Human settlements minister Mmamoloko Kubayi has welcomed a labour court decision that the deputy director-general for corporate services unlawfully appointed nine officials without following the correct recruitment processes. Unlawfully appointed nine officials without following the recruitment processes . File photo.
Image: Sandile Ndlovu

The labour court has declared irregular and unlawful the decision by human settlements deputy director-general responsible for corporate services, Nelly Letsholonyane, to permanently employ nine public liaison officers (PLOs) in 2019. 

The court also reviewed and set aside the permanent employment of the nine. 

The court passed this judgment on Monday after a review application launched by the human settlements minister in 2020 against a decision taken by Letsholonyane to permanently employ the PLOs.

The minister had contended Letsholonyane did not have the authority to appoint employees in terms of the Public Service Act, public service regulations and the department’s recruitment and selection policy. 

The application was opposed by the PLOs, who stated that their appointments were as a result of repetitive extension of their fixed-term contracts and this created legitimate expectation they would be permanently employed. 

After the establishment of a national call centre in 2009 to render assistance to public housing beneficiaries, the department recruited and appointed 18 PLOs for a fixed-term contract to run from September 1 2009 to August 31 2010. 

However, the department extended the contracts of the PLOs until it was established the work required to be done at the national call centre had subsided. 

During the extension of their contracts, the department was establishing the Community Schemes Ombudsman Service (CSOS), its entity responsible for dispute resolution involving parties within community schemes.

The department seconded nine PLOs to the CSOS, who were later employed by the CSOS after a recruitment process.

The other nine PLOs could not be absorbed by the department when their assignments at the national call centre were drastically diminished. 

The court said after successive extensions of their contracts, a decision was taken in December 2018 that the department could not permanently employ the nine PLOs. 

However, Letsholonyane had unilaterally issued the PLOs with appointment letters informing them they were permanent employees of the department. 

The application to review the appointments was prepared in early 2020 before Covid-19 struck. The minister only filed the application after Covid-19 restrictions were eased later in the year. 

Acting judge Smanga Sethene said counsel for the minister and the DDG agreed there was no authority conferred by any law on Letsholonyane to make the appointments in question. 

“The appointments of the PLOs by [Letsholonyane] constitute illegality and cannot stand.
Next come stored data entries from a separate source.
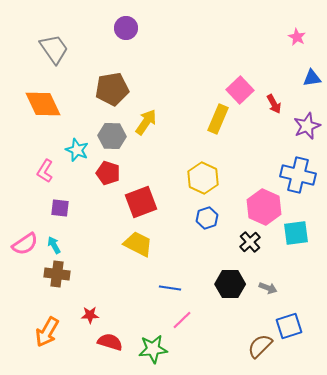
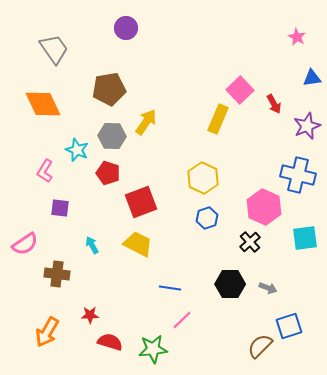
brown pentagon: moved 3 px left
cyan square: moved 9 px right, 5 px down
cyan arrow: moved 38 px right
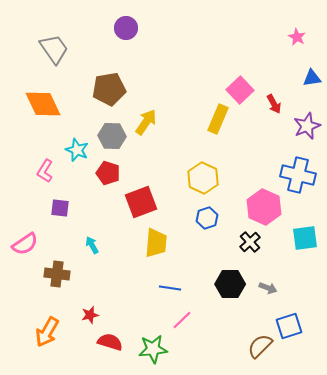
yellow trapezoid: moved 18 px right, 1 px up; rotated 68 degrees clockwise
red star: rotated 12 degrees counterclockwise
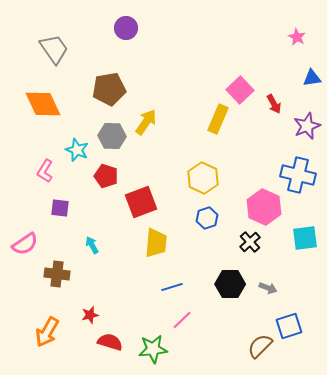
red pentagon: moved 2 px left, 3 px down
blue line: moved 2 px right, 1 px up; rotated 25 degrees counterclockwise
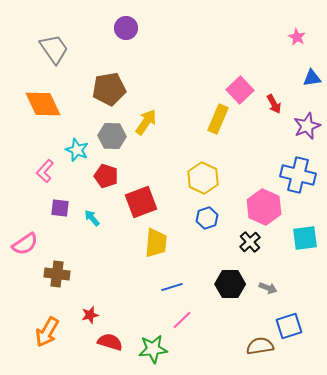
pink L-shape: rotated 10 degrees clockwise
cyan arrow: moved 27 px up; rotated 12 degrees counterclockwise
brown semicircle: rotated 36 degrees clockwise
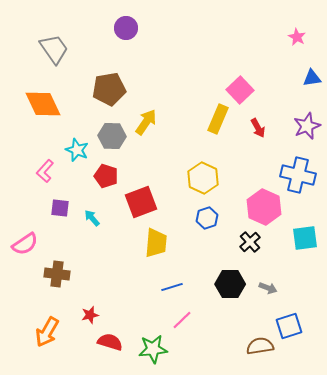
red arrow: moved 16 px left, 24 px down
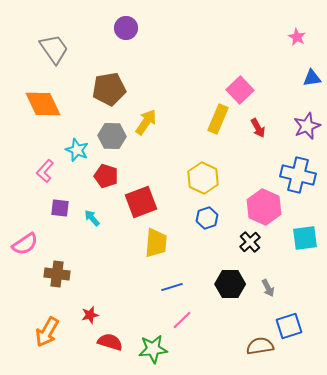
gray arrow: rotated 42 degrees clockwise
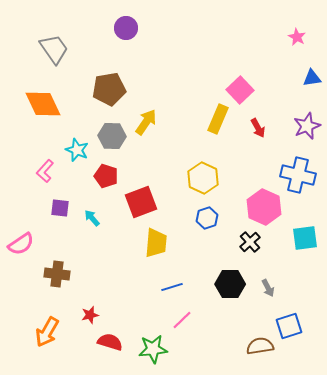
pink semicircle: moved 4 px left
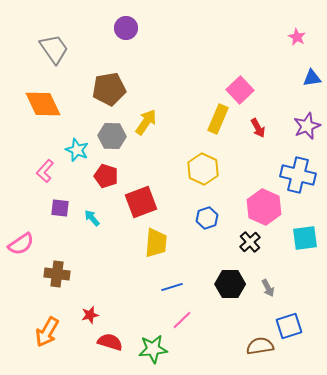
yellow hexagon: moved 9 px up
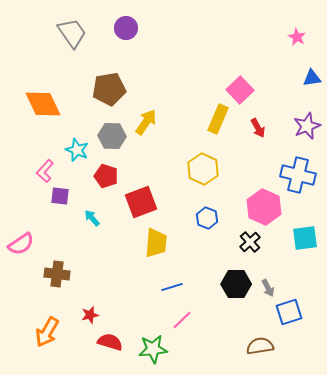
gray trapezoid: moved 18 px right, 16 px up
purple square: moved 12 px up
blue hexagon: rotated 20 degrees counterclockwise
black hexagon: moved 6 px right
blue square: moved 14 px up
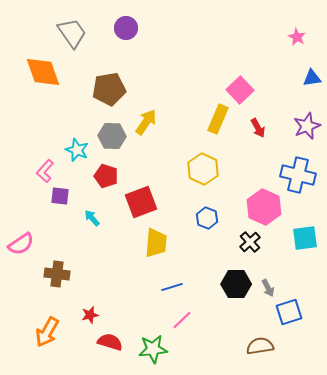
orange diamond: moved 32 px up; rotated 6 degrees clockwise
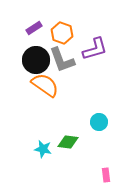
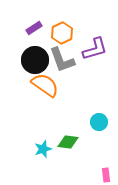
orange hexagon: rotated 15 degrees clockwise
black circle: moved 1 px left
cyan star: rotated 30 degrees counterclockwise
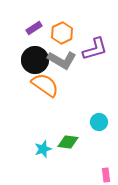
gray L-shape: rotated 40 degrees counterclockwise
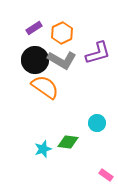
purple L-shape: moved 3 px right, 4 px down
orange semicircle: moved 2 px down
cyan circle: moved 2 px left, 1 px down
pink rectangle: rotated 48 degrees counterclockwise
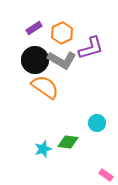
purple L-shape: moved 7 px left, 5 px up
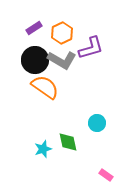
green diamond: rotated 70 degrees clockwise
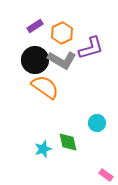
purple rectangle: moved 1 px right, 2 px up
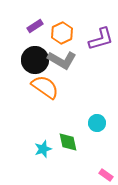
purple L-shape: moved 10 px right, 9 px up
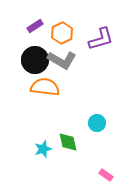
orange semicircle: rotated 28 degrees counterclockwise
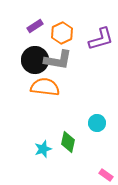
gray L-shape: moved 4 px left; rotated 20 degrees counterclockwise
green diamond: rotated 25 degrees clockwise
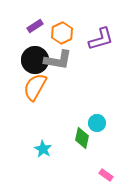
orange semicircle: moved 10 px left; rotated 68 degrees counterclockwise
green diamond: moved 14 px right, 4 px up
cyan star: rotated 24 degrees counterclockwise
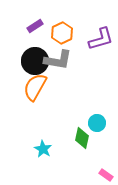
black circle: moved 1 px down
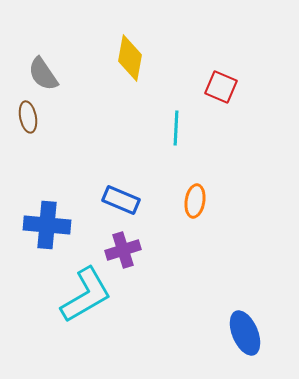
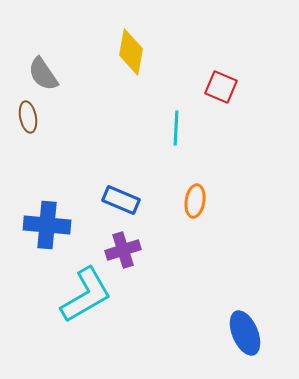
yellow diamond: moved 1 px right, 6 px up
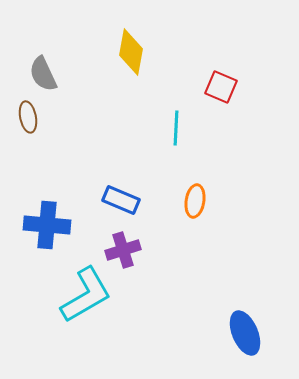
gray semicircle: rotated 9 degrees clockwise
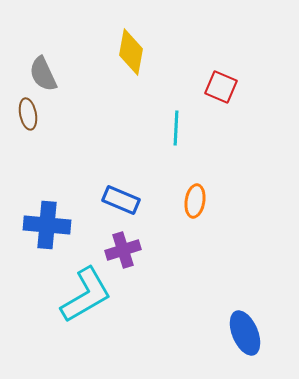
brown ellipse: moved 3 px up
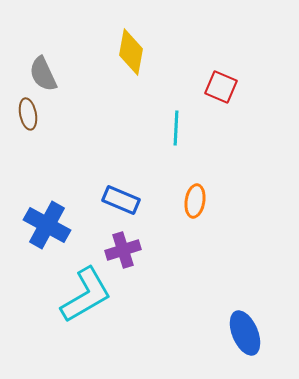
blue cross: rotated 24 degrees clockwise
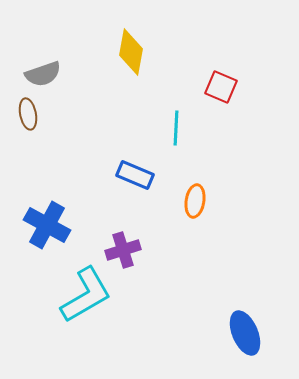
gray semicircle: rotated 84 degrees counterclockwise
blue rectangle: moved 14 px right, 25 px up
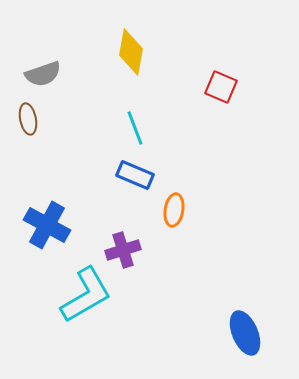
brown ellipse: moved 5 px down
cyan line: moved 41 px left; rotated 24 degrees counterclockwise
orange ellipse: moved 21 px left, 9 px down
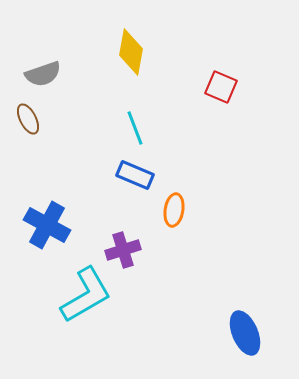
brown ellipse: rotated 16 degrees counterclockwise
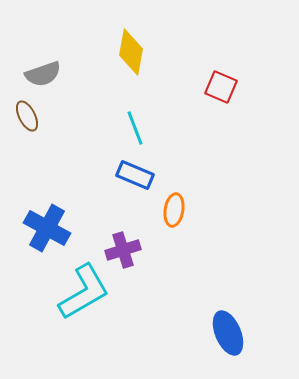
brown ellipse: moved 1 px left, 3 px up
blue cross: moved 3 px down
cyan L-shape: moved 2 px left, 3 px up
blue ellipse: moved 17 px left
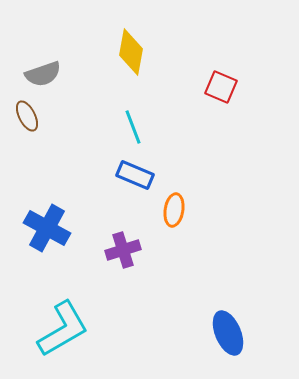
cyan line: moved 2 px left, 1 px up
cyan L-shape: moved 21 px left, 37 px down
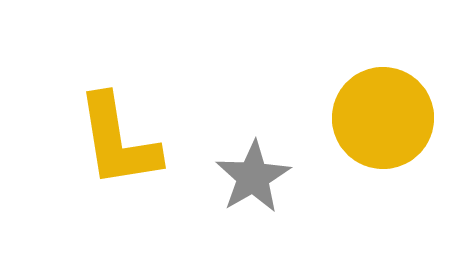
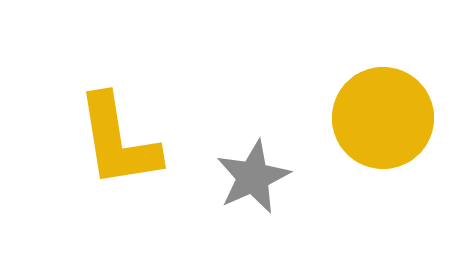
gray star: rotated 6 degrees clockwise
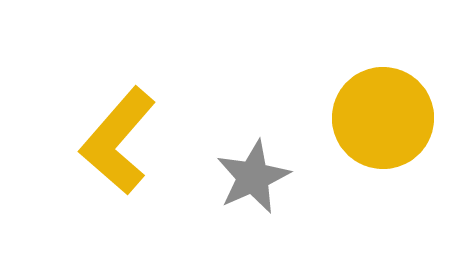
yellow L-shape: rotated 50 degrees clockwise
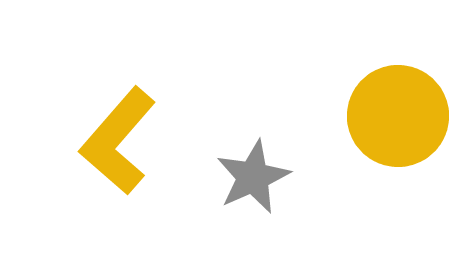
yellow circle: moved 15 px right, 2 px up
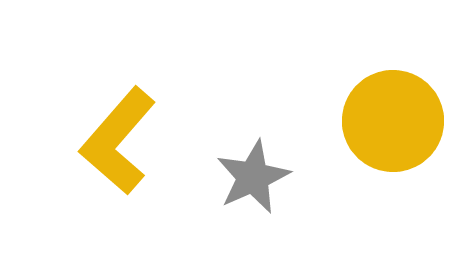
yellow circle: moved 5 px left, 5 px down
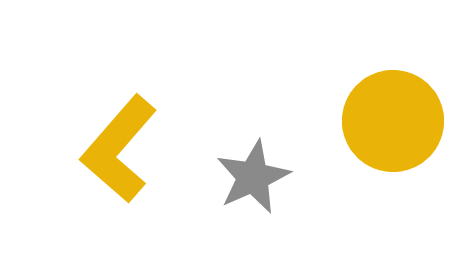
yellow L-shape: moved 1 px right, 8 px down
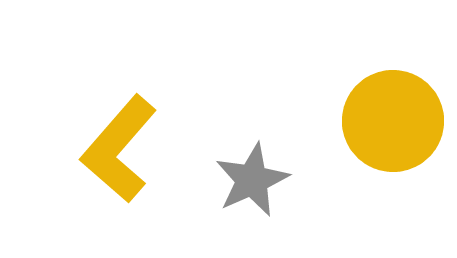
gray star: moved 1 px left, 3 px down
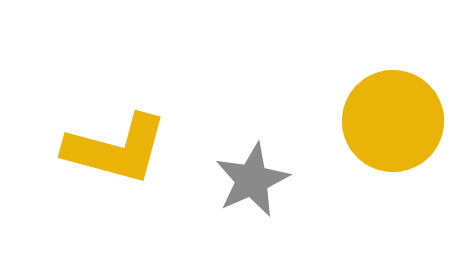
yellow L-shape: moved 3 px left; rotated 116 degrees counterclockwise
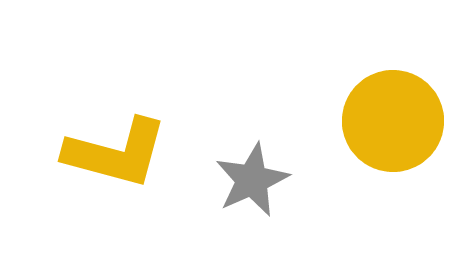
yellow L-shape: moved 4 px down
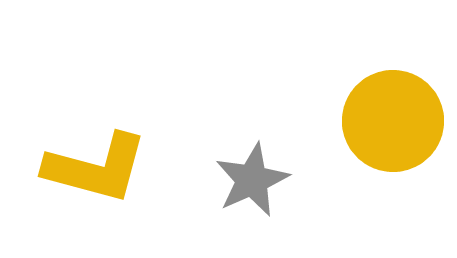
yellow L-shape: moved 20 px left, 15 px down
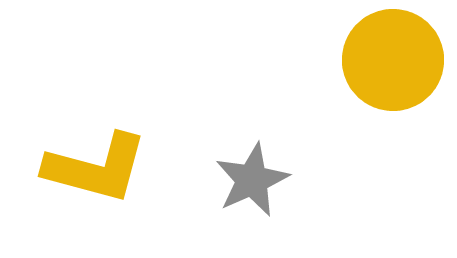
yellow circle: moved 61 px up
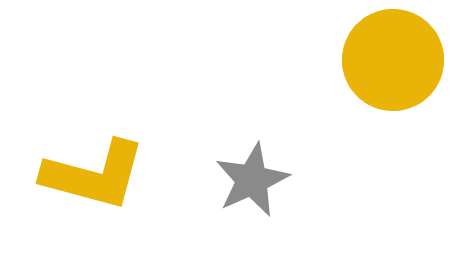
yellow L-shape: moved 2 px left, 7 px down
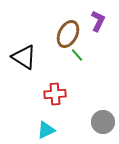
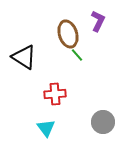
brown ellipse: rotated 44 degrees counterclockwise
cyan triangle: moved 2 px up; rotated 42 degrees counterclockwise
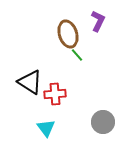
black triangle: moved 6 px right, 25 px down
There is no evidence of any legal expectation ever created that the PLOs would be permanently employed within the department,” Sethene said.

The ministry said the judgment confirmed human settlements minister Mmamoloko Kubayi’s assertion that there had been wrongdoing in the department, which had exposed the department to litigation. 

“It is my belief that we are on the path to restoring the credibility of the department and ensuring that all public servants understand that compliance with policies and prescripts within public service is not optional. We are playing our part in professionalisation of public service,” Kubayi said. 

The department said it will start the process to implement this judgment.

This is not the first time that Letsholonyane and Kubayi have faced off in court. 

In a case in May, the labour court declared that Kubayi’s decision to dismiss Letsholonyane from her employment on April 20 this year was in breach of the contract of employment and unlawful. The court reinstated her.

Her dismissal followed an incident where Kubayi was stuck in a lift for over an hour at her offices in March.

In August, the court ruled that the execution of the May order granted in Letsholonyane’s favour is not suspended, pending the application and petition for leave to appeal, or any subsequent applications or appeals.